▶ **Work instructions**: Copy all entries verbatim and keep any pictures out of the copy.

───── Supplied records

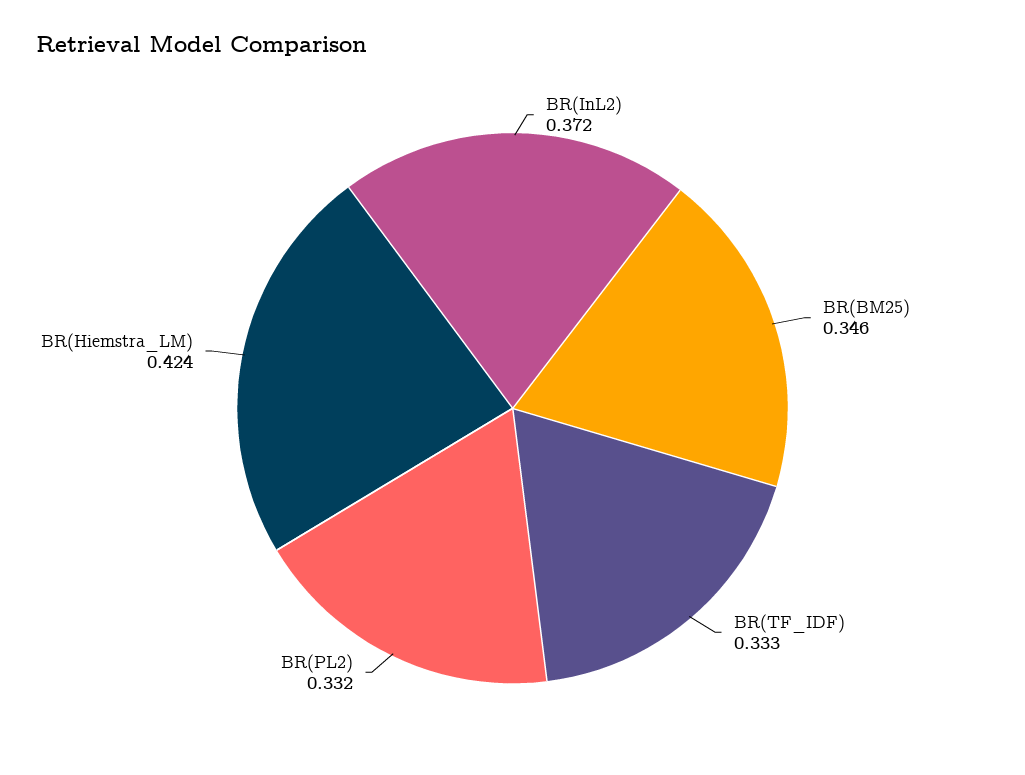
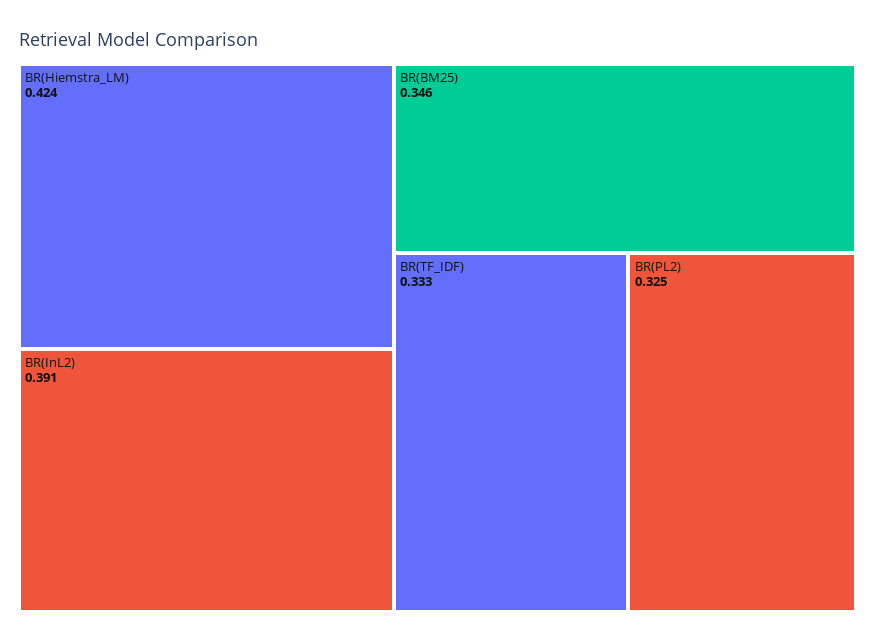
  {
-   "BR(InL2)": 0.372,
+   "BR(InL2)": 0.391,
    "BR(BM25)": 0.346,
    "BR(TF_IDF)": 0.333,
-   "BR(PL2)": 0.332,
+   "BR(PL2)": 0.325,
    "BR(Hiemstra_LM)": 0.424
  }

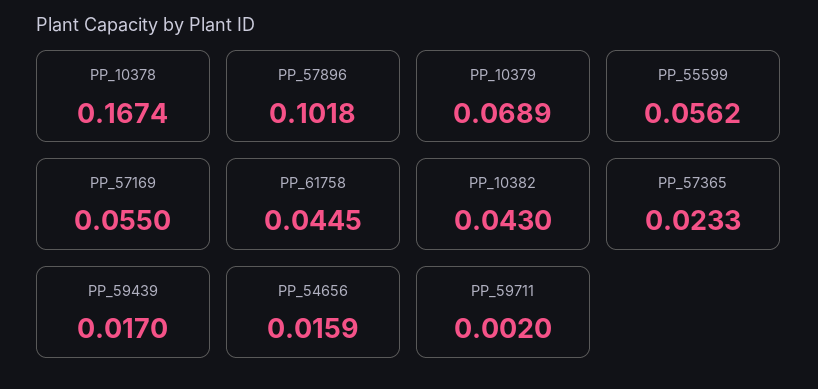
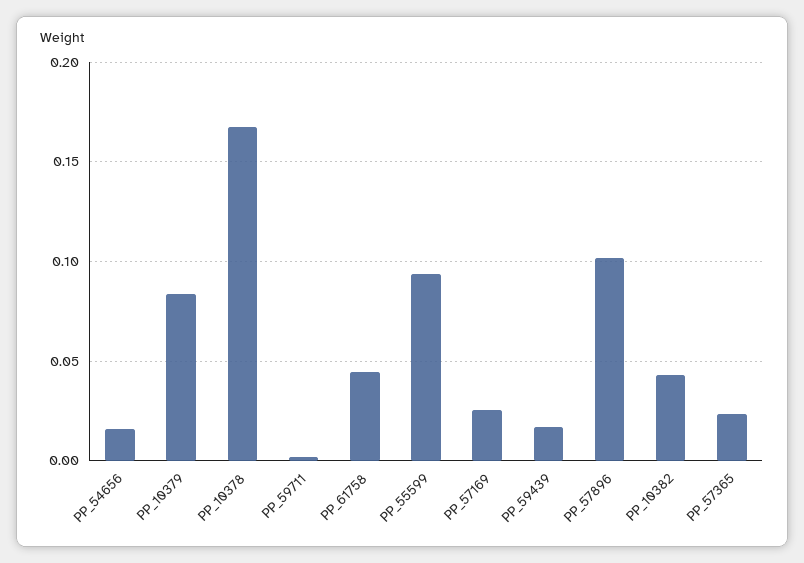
  {
    "PP_10378": 0.1674,
    "PP_57896": 0.1018,
-   "PP_10379": 0.0689,
+   "PP_10379": 0.085,
-   "PP_55599": 0.0562,
+   "PP_55599": 0.095,
-   "PP_57169": 0.055,
+   "PP_57169": 0.025,
    "PP_61758": 0.0445,
    "PP_10382": 0.043,
    "PP_57365": 0.0233,
    "PP_59439": 0.017,
    "PP_54656": 0.0159,
    "PP_59711": 0.002
  }

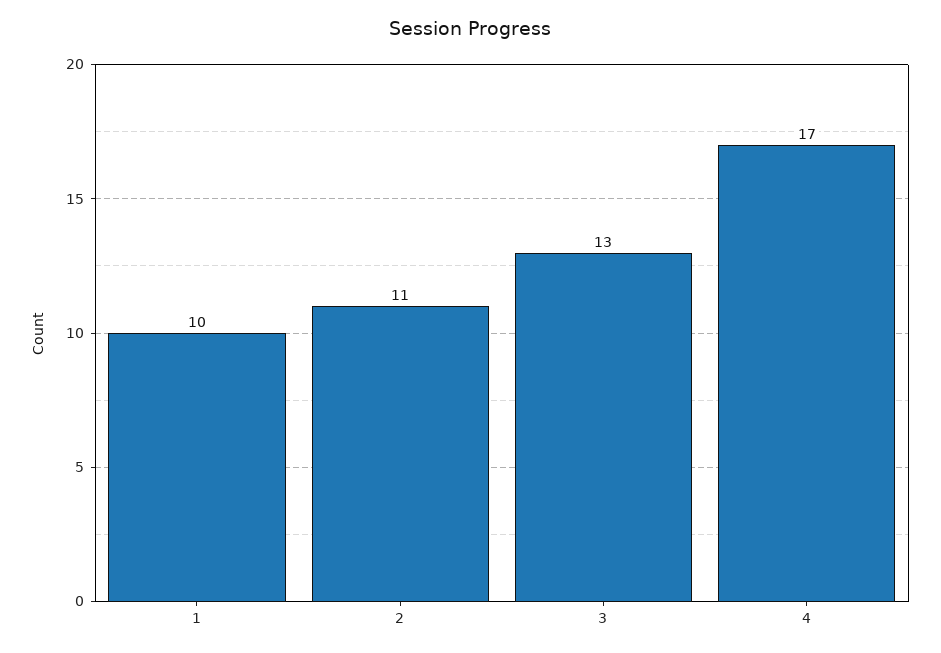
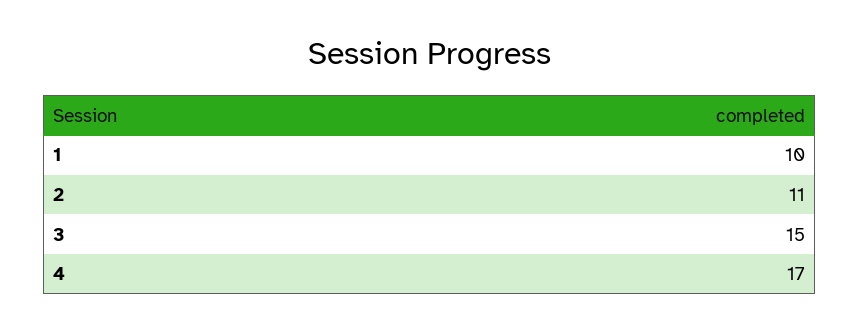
  {
    "1": 10,
    "2": 11,
-   "3": 13,
+   "3": 15,
    "4": 17
  }

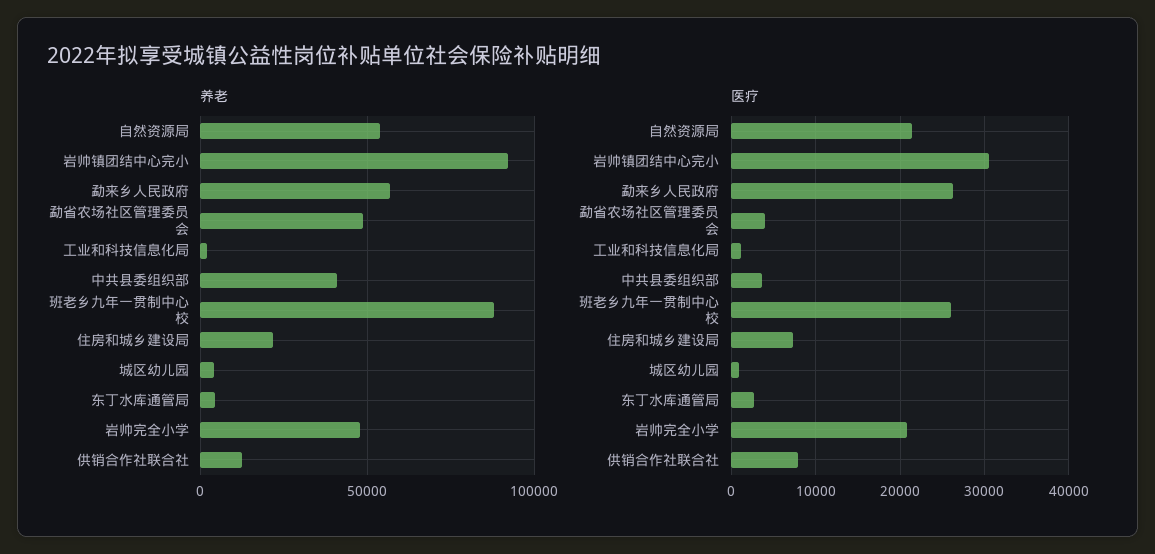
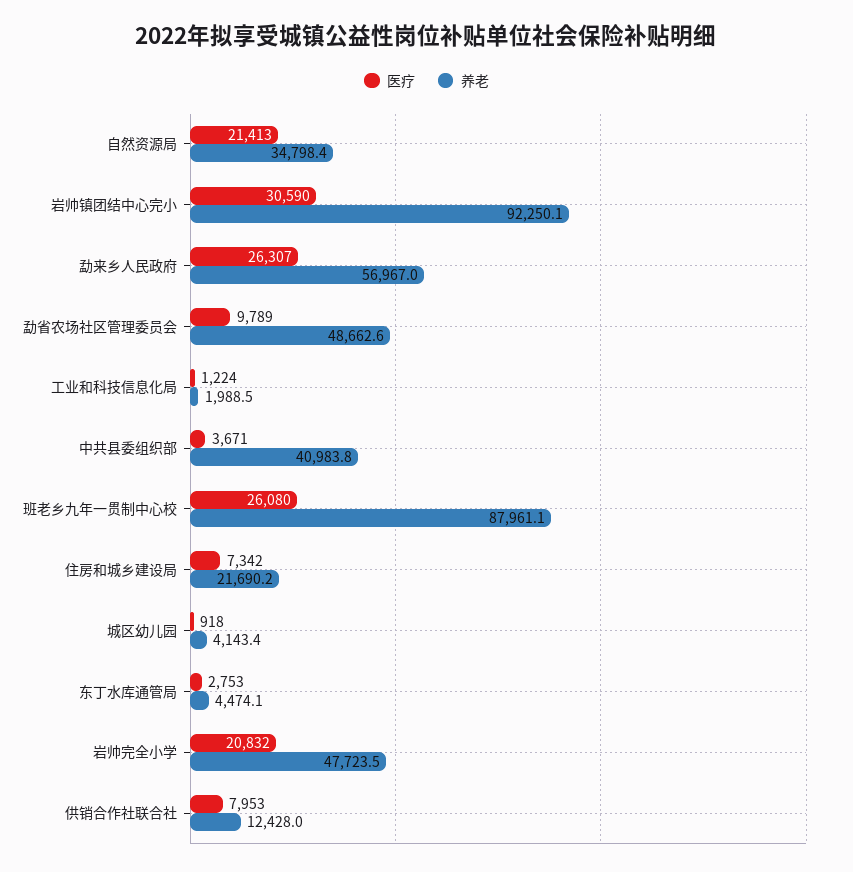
  {
    "养老": {
-     "自然资源局": 55000,
+     "自然资源局": 34798.4,
      "岩帅镇团结中心完小": 92250.1,
      "勐来乡人民政府": 56967,
      "勐省农场社区管理委员会": 48662.6,
      "工业和科技信息化局": 1988.5,
      "中共县委组织部": 40983.8,
      "班老乡九年一贯制中心校": 87961.1,
      "住房和城乡建设局": 21690.2,
      "城区幼儿园": 4143.4,
      "东丁水库通管局": 4474.1,
      "岩帅完全小学": 47723.5,
      "供销合作社联合社": 12428
    },
    "医疗": {
      "自然资源局": 21413,
      "岩帅镇团结中心完小": 30590,
      "勐来乡人民政府": 26307,
-     "勐省农场社区管理委员会": 4000,
+     "勐省农场社区管理委员会": 9789,
      "工业和科技信息化局": 1224,
      "中共县委组织部": 3671,
      "班老乡九年一贯制中心校": 26080,
      "住房和城乡建设局": 7342,
      "城区幼儿园": 918,
      "东丁水库通管局": 2753,
      "岩帅完全小学": 20832,
      "供销合作社联合社": 7953
    }
  }

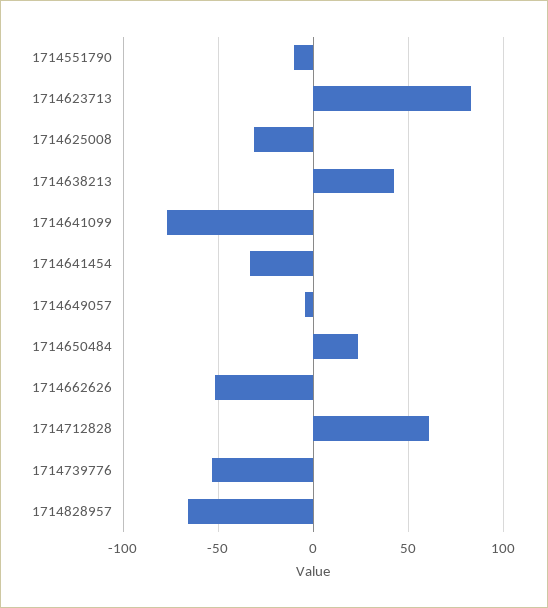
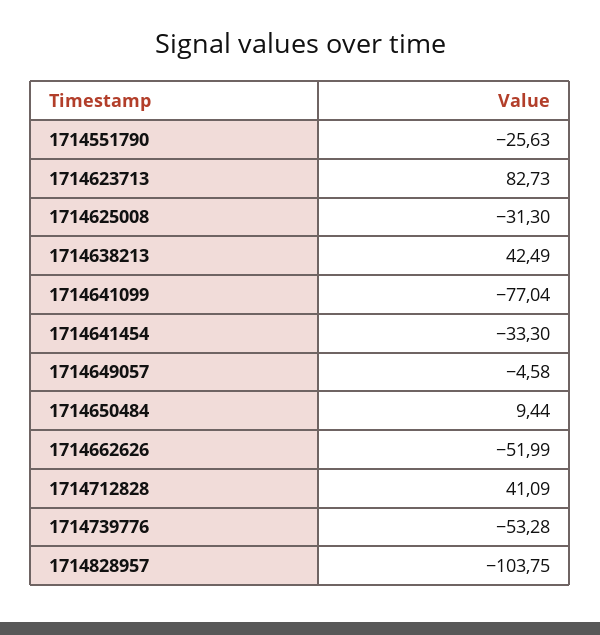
  {
-   "1714551790": -10,
+   "1714551790": -25.63,
    "1714623713": 82.73,
    "1714625008": -31.3,
    "1714638213": 42.49,
    "1714641099": -77.04,
    "1714641454": -33.3,
    "1714649057": -4.58,
-   "1714650484": 25,
+   "1714650484": 9.44,
    "1714662626": -51.99,
-   "1714712828": 60,
+   "1714712828": 41.09,
    "1714739776": -53.28,
-   "1714828957": -65
+   "1714828957": -103.75
  }

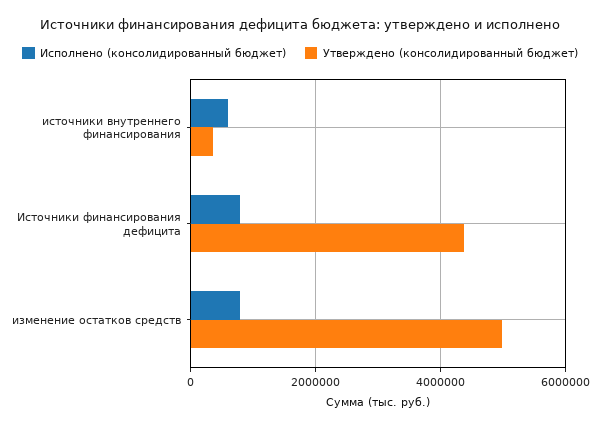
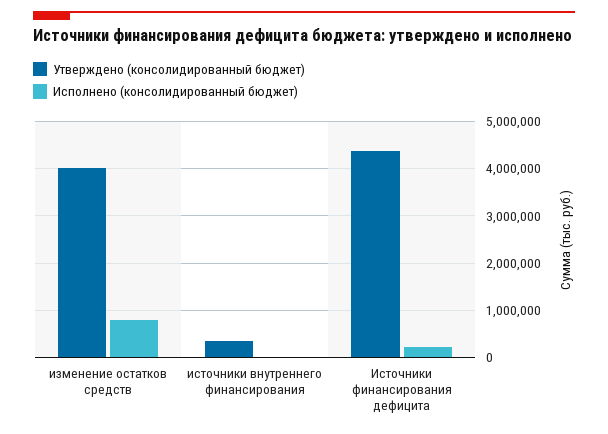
  {
    "Исполнено (консолидированный бюджет)": {
-     "источники внутреннего финансирования": 600000,
+     "источники внутреннего финансирования": 0,
-     "Источники финансирования дефицита": 800000,
+     "Источники финансирования дефицита": 200000,
      "изменение остатков средств": 800000
    },
    "Утверждено (консолидированный бюджет)": {
      "источники внутреннего финансирования": 400000,
      "Источники финансирования дефицита": 4400000,
-     "изменение остатков средств": 5000000
+     "изменение остатков средств": 4000000
    }
  }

──────────

▶ **Exercise solution**:
  {
-   "BR(InL2)": 0.372,
+   "BR(InL2)": 0.391,
    "BR(BM25)": 0.346,
    "BR(TF_IDF)": 0.333,
-   "BR(PL2)": 0.332,
+   "BR(PL2)": 0.325,
    "BR(Hiemstra_LM)": 0.424
  }

  {
    "PP_10378": 0.1674,
    "PP_57896": 0.1018,
-   "PP_10379": 0.0689,
+   "PP_10379": 0.085,
-   "PP_55599": 0.0562,
+   "PP_55599": 0.095,
-   "PP_57169": 0.055,
+   "PP_57169": 0.025,
    "PP_61758": 0.0445,
    "PP_10382": 0.043,
    "PP_57365": 0.0233,
    "PP_59439": 0.017,
    "PP_54656": 0.0159,
    "PP_59711": 0.002
  }

  {
    "1": 10,
    "2": 11,
-   "3": 13,
+   "3": 15,
    "4": 17
  }

  {
    "养老": {
-     "自然资源局": 55000,
+     "自然资源局": 34798.4,
      "岩帅镇团结中心完小": 92250.1,
      "勐来乡人民政府": 56967,
      "勐省农场社区管理委员会": 48662.6,
      "工业和科技信息化局": 1988.5,
      "中共县委组织部": 40983.8,
      "班老乡九年一贯制中心校": 87961.1,
      "住房和城乡建设局": 21690.2,
      "城区幼儿园": 4143.4,
      "东丁水库通管局": 4474.1,
      "岩帅完全小学": 47723.5,
      "供销合作社联合社": 12428
    },
    "医疗": {
      "自然资源局": 21413,
      "岩帅镇团结中心完小": 30590,
      "勐来乡人民政府": 26307,
-     "勐省农场社区管理委员会": 4000,
+     "勐省农场社区管理委员会": 9789,
      "工业和科技信息化局": 1224,
      "中共县委组织部": 3671,
      "班老乡九年一贯制中心校": 26080,
      "住房和城乡建设局": 7342,
      "城区幼儿园": 918,
      "东丁水库通管局": 2753,
      "岩帅完全小学": 20832,
      "供销合作社联合社": 7953
    }
  }

  {
-   "1714551790": -10,
+   "1714551790": -25.63,
    "1714623713": 82.73,
    "1714625008": -31.3,
    "1714638213": 42.49,
    "1714641099": -77.04,
    "1714641454": -33.3,
    "1714649057": -4.58,
-   "1714650484": 25,
+   "1714650484": 9.44,
    "1714662626": -51.99,
-   "1714712828": 60,
+   "1714712828": 41.09,
    "1714739776": -53.28,
-   "1714828957": -65
+   "1714828957": -103.75
  }

  {
    "Исполнено (консолидированный бюджет)": {
-     "источники внутреннего финансирования": 600000,
+     "источники внутреннего финансирования": 0,
-     "Источники финансирования дефицита": 800000,
+     "Источники финансирования дефицита": 200000,
      "изменение остатков средств": 800000
    },
    "Утверждено (консолидированный бюджет)": {
      "источники внутреннего финансирования": 400000,
      "Источники финансирования дефицита": 4400000,
-     "изменение остатков средств": 5000000
+     "изменение остатков средств": 4000000
    }
  }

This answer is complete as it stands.